The Belief Instinct: The Psychology of Souls, Destiny, and the Meaning of Life
Jesse Bering (2011, W.W. Norton)
There was no way I could resist a book called The Belief Instinct, even on discovering that it was intended to debunk the fallacies about God that make us religious. Jesse Bering’s stance is psychological and evolutionary, rather than philosophical, on the one hand, or neurobiological, on the other, and this is all to the good. I have other sources for MRI images of the parts of the brain that seem related to transcendent experience; for Bering’s purposes, I’m content with the brain as a wet Black Box.
I am a big fan of evolutionary stories, and the ingenious ways modern psychologists try to test them, whether by comparing humans with apes and monkeys, or by practicing elaborate deceptions on small children. As it turns out, evolution has provided us with very robust tools for dealing with the social world. We find it easier than not to imagine that other people reason the same way we do, or that events have causes. If we feel that we are being watched, or that a deceased loved one might be alive but out of town for a long stretch, it’s only natural. It’s but a small step to extending such imaginings to the supernatural realm, with or without a specifically religious apparatus in place.
After demonstrating all this, Bering continues, as a rationalist atheist, to rue it. He says, “We can squint our mind’s eye so that the glare of our subjective biases is reduced, but in general we’ve evolved a powerful set of cognitive illusions preventing us from sustained moments of clarity.” Many people won’t even go that far, because such moments of clarity are so much less satisfying than the comfort of the illusion.
In short, viewing these things as illusions dispels them only in very tough-minded people, (or people with Asperger’s syndrome, which may tell us something in itself.) Bering’s conclusion is that we are the first generation with the psychological insight to see the Man behind the Curtain of our evolutionary heritage, but he doubts we’ll do it, and he admits that it’s an open philosophical question whether we’d be better off for it. (His passing suggestion that today’s social-tracking technology, all those traffic-cams and closed-circuit video systems, could replace our natural sense of an all-seeing, all-judging Almighty, strikes me as distinctly dystopian.)

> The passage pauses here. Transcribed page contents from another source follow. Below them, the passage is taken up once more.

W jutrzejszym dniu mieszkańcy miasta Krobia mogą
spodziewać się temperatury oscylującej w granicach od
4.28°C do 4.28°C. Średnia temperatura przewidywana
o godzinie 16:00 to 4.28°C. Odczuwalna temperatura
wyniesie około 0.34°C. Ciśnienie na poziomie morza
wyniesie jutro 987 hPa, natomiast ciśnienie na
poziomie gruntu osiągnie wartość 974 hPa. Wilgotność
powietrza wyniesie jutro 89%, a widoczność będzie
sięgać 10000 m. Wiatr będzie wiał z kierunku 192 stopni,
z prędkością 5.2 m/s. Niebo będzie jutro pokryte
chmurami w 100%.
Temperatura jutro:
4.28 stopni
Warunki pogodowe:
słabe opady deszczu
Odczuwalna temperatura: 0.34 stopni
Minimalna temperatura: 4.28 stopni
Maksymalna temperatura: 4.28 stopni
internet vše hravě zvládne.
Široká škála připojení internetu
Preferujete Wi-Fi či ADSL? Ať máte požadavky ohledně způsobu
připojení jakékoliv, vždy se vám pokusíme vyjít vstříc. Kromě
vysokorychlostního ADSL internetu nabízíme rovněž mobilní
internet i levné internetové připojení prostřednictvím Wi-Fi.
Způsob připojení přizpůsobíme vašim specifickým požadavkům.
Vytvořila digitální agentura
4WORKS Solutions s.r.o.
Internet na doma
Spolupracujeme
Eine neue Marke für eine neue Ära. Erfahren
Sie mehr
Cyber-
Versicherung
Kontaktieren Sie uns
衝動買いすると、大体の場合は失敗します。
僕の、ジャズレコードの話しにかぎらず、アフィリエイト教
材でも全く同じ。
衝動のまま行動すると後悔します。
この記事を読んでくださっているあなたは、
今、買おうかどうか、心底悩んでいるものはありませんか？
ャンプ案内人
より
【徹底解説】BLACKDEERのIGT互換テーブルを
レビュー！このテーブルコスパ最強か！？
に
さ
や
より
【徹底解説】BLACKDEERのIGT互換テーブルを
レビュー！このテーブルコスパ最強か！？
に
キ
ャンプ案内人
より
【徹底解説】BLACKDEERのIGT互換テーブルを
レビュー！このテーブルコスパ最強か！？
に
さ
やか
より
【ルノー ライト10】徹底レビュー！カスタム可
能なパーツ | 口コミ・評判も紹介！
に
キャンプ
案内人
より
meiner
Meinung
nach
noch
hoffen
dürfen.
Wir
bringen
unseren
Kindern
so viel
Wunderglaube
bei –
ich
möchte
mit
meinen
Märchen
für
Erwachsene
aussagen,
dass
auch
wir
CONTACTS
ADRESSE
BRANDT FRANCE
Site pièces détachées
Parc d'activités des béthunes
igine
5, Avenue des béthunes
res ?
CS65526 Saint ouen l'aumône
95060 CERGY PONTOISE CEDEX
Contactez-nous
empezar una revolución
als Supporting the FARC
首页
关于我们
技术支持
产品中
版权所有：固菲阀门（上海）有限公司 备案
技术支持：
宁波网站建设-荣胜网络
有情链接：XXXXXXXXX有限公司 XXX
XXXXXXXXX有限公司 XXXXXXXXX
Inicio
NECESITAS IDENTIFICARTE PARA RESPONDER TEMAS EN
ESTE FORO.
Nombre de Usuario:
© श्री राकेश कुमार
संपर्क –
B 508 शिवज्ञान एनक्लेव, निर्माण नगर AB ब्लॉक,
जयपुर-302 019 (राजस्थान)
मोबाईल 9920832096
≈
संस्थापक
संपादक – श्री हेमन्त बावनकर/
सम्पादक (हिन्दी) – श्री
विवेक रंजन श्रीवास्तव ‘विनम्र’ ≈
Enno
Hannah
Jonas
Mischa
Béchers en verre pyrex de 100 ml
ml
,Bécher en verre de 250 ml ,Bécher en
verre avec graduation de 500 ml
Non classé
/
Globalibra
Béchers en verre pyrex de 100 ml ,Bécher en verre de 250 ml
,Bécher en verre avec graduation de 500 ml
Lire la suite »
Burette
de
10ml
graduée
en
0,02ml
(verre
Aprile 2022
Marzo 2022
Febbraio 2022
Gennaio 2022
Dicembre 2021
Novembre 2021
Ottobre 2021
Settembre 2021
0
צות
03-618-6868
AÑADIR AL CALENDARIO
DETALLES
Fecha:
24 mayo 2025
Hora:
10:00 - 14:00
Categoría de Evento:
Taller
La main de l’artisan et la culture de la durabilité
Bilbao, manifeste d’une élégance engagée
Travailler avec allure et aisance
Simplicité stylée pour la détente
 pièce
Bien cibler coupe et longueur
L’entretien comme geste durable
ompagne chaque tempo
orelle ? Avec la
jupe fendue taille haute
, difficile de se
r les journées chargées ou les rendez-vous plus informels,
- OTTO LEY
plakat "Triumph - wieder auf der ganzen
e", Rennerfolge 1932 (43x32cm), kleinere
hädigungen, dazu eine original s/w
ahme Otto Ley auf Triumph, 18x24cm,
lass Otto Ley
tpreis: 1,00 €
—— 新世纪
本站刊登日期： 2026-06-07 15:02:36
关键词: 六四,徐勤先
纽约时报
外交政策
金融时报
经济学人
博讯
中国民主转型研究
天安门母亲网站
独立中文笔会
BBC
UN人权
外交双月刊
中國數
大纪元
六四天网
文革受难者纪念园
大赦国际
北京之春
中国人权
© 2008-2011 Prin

In the end, I was hoping for more philosophy than this book has room for. Yes, our sense of the presence of God may be an illusion, but what then? Bering’s work stops short of grappling with the experiential reasons people might have for finding his purely logical reflections somewhat beside the point.
The short answer, and one which Bering slightly too humorless to come up with, is the joke at the end of Woody Allen’s "Annie Hall", about the guy who goes to a psychiatrist.and says, 'Doc, uh, my brother's crazy, he thinks he's a chicken,' and the doctor says, 'well why don't you turn him in?' And the guy says, 'I would, but I need the eggs.’